Rather than relying solely on descriptive narration, Al-Rabie draws on testimonies from individuals at the heart of decision-making and conflict, revealing how the Assad regime was managed—and how it gradually eroded from within. “The outcome was the result of 14 years of accumulation: revolution, bloody war, experience, mistakes, sacrifices, and deep social transformations” (p. 26).
Even the author himself initially struggled to believe the news. When told that Sednaya prison was being opened, “I couldn’t rejoice immediately” (p. 119). When he decided to return to Damascus after twenty years—having been banned from visiting Syria due to his support for the revolution—one thought dominated his mind: “Entering Damascus today no longer requires writing one’s last will” (p. 123). Yet the greatest fear after Assad’s fall “was not the fall of the regime, but the vacuum that might follow” (p. 132).
Drawing on exclusive field sources, Al-Rabie recounts the hidden dynamics of Assad’s fall and presents Ahmed Al-Sharaa’s vision for a “new Syria,” based on interviews with him and members of his close circle. He portrays Al-Sharaa as a “multi-layered” figure—a pragmatic leader of the transitional phase seeking to transform Syria “from a battlefield into a center of attraction” and “from trenches to diplomacy.” The moment required a shift “from revolutionary legitimacy to state legitimacy.”

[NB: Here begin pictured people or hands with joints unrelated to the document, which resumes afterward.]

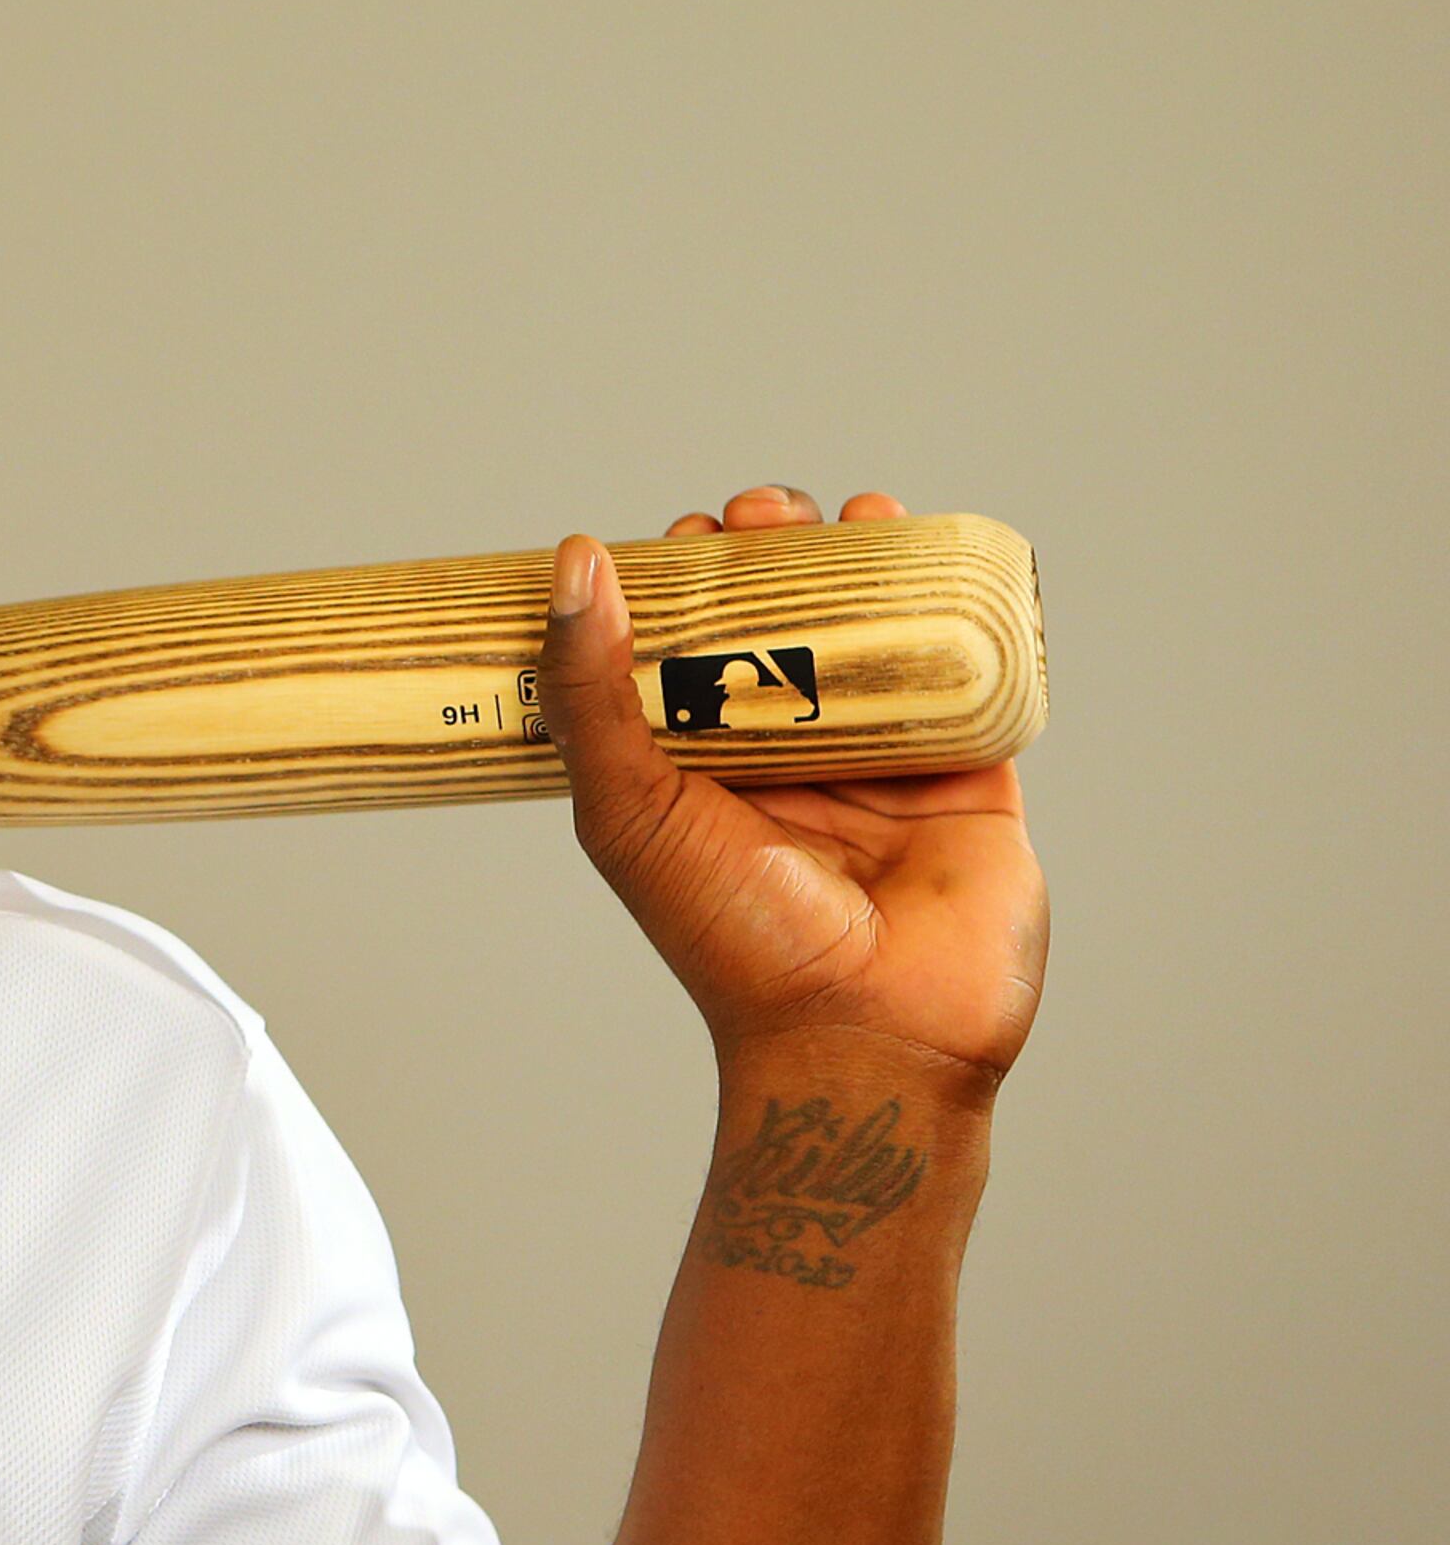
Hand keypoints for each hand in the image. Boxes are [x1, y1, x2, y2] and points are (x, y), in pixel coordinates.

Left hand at [536, 487, 1047, 1092]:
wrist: (864, 1030)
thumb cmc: (730, 937)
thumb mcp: (628, 806)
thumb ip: (589, 691)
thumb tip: (576, 562)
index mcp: (701, 767)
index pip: (688, 645)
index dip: (688, 581)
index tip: (687, 534)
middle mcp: (787, 758)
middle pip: (784, 622)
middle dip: (777, 553)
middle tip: (765, 517)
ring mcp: (880, 762)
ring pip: (873, 634)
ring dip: (864, 561)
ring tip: (849, 514)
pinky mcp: (966, 774)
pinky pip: (968, 675)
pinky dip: (958, 607)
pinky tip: (934, 550)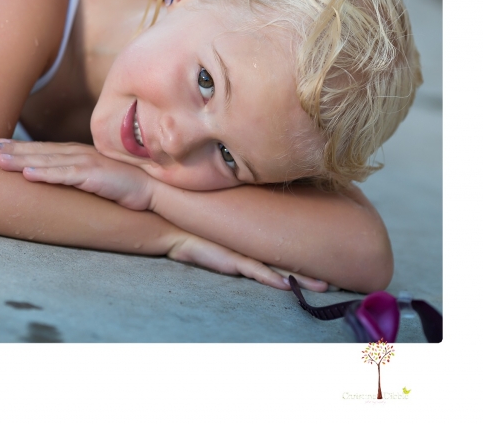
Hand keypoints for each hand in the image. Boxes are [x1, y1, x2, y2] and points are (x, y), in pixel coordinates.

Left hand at [0, 140, 155, 210]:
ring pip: (47, 161)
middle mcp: (79, 154)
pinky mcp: (94, 176)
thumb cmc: (125, 185)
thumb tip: (61, 180)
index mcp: (78, 154)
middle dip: (13, 149)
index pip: (44, 149)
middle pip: (40, 152)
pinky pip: (65, 175)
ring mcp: (86, 163)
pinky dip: (45, 174)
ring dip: (22, 160)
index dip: (20, 147)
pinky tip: (27, 175)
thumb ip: (78, 175)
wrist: (153, 189)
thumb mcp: (96, 177)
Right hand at [169, 235, 328, 291]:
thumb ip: (242, 246)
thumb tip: (264, 254)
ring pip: (278, 266)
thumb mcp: (223, 239)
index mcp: (254, 241)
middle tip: (339, 280)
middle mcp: (253, 246)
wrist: (175, 229)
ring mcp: (242, 252)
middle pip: (289, 258)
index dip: (308, 258)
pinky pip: (254, 269)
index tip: (332, 265)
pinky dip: (270, 278)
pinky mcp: (230, 258)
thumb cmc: (198, 234)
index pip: (287, 249)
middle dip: (313, 270)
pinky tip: (286, 284)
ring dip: (301, 277)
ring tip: (324, 286)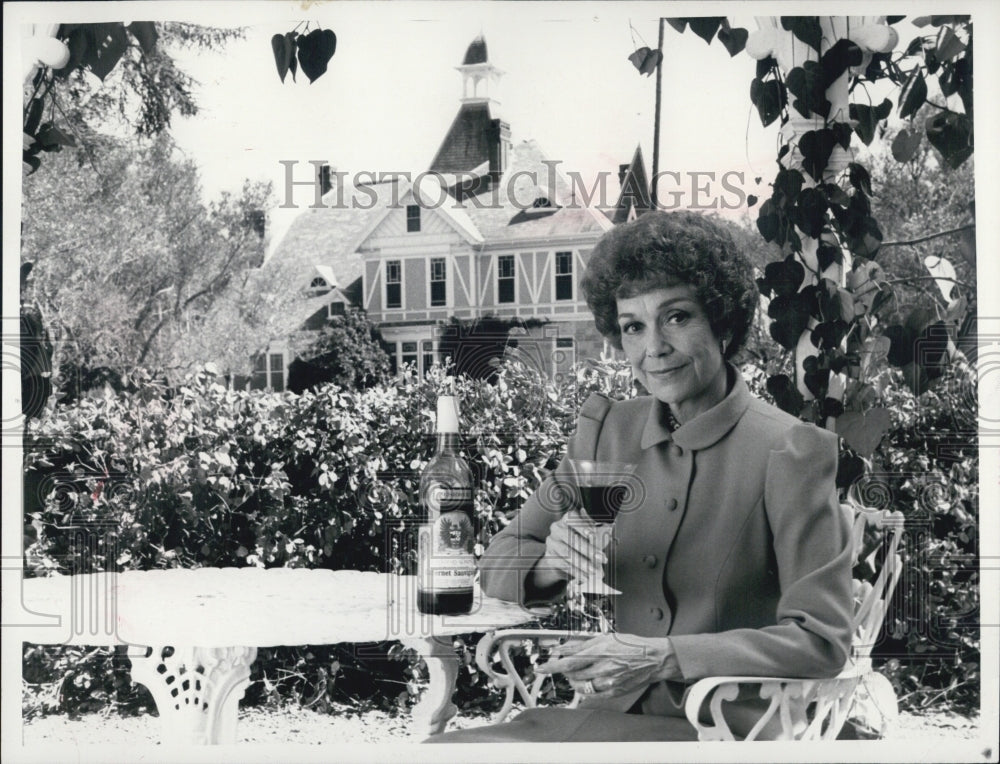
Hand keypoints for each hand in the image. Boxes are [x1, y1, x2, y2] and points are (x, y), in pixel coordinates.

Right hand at [531, 509, 608, 588]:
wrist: (564, 558)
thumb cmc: (581, 543)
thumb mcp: (591, 536)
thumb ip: (599, 532)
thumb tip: (609, 527)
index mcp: (567, 519)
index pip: (572, 517)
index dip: (582, 525)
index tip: (592, 534)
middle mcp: (557, 528)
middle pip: (571, 537)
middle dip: (588, 549)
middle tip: (602, 558)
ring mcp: (551, 542)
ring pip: (567, 552)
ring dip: (583, 563)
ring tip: (594, 571)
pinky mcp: (549, 556)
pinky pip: (563, 564)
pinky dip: (576, 571)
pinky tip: (586, 576)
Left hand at [535, 634, 680, 698]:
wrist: (652, 659)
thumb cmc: (631, 645)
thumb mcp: (605, 638)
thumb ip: (583, 644)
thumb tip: (564, 647)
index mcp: (598, 651)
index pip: (568, 660)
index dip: (552, 665)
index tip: (541, 668)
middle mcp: (602, 667)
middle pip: (572, 674)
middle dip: (564, 670)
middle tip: (564, 666)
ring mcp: (607, 682)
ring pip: (580, 686)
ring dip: (573, 680)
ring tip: (577, 673)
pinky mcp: (613, 692)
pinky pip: (592, 695)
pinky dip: (585, 689)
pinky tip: (587, 682)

A key principle in Al-Sharaa’s thinking was avoiding the fate of Libya or Iraq, where the state disintegrated and power fragmented among competing armed groups. What happened in Syria was not merely an internal matter—it had repercussions across the entire Levant. Political alignments shifted, economic orientations changed, and Syria moved from the Russian-aligned eastern camp toward a more open—or intermediate—position with the West, bringing new complexities and questions.
The new leadership envisions Syria as a “commercial hub linking East and West.” Damascus seeks to reposition itself as a regional connector by strengthening ties with Turkey and Saudi Arabia and reviving the symbolic Hejaz railway as a political and economic corridor (p. 198). The author highlights Syria’s strengths: it is “not a poor country,” thanks to its strategic location, natural resources such as gas and phosphates, and fertile land. While not vast compared to other nations, these resources form a viable economic base. However, “the real strength lies not only in resources, but in people.”
Syria’s diverse and complex social fabric presents both a challenge and a richness, requiring careful state-building and social cohesion. “Post-Assad Syria has the potential to become what could be described as a ‘dark horse’ in the Eastern Mediterranean” (p. 203).
The book tackles a wide range of complex issues—from oil and resources to economic policy and international relations, from Russia and the United States to Arab countries and Turkey, as well as the roles of various communities, including Druze, Kurds, and Alawites. It also addresses the new leadership’s vision for a balanced relationship with Lebanon based on integration, in contrast to the dependency imposed by the previous regime.
While the new Syria has received international and regional support, Israel has used military force and leveraged internal divisions to pressure Damascus and extract long-term political gains (p. 244). Netanyahu, according to the book, seeks to “undermine the Syrian trajectory for reasons related to his domestic calculations” (p. 243).
In short, the book traces Syria’s journey from the era of “eternity” to an era of transformation, questions, and waiting.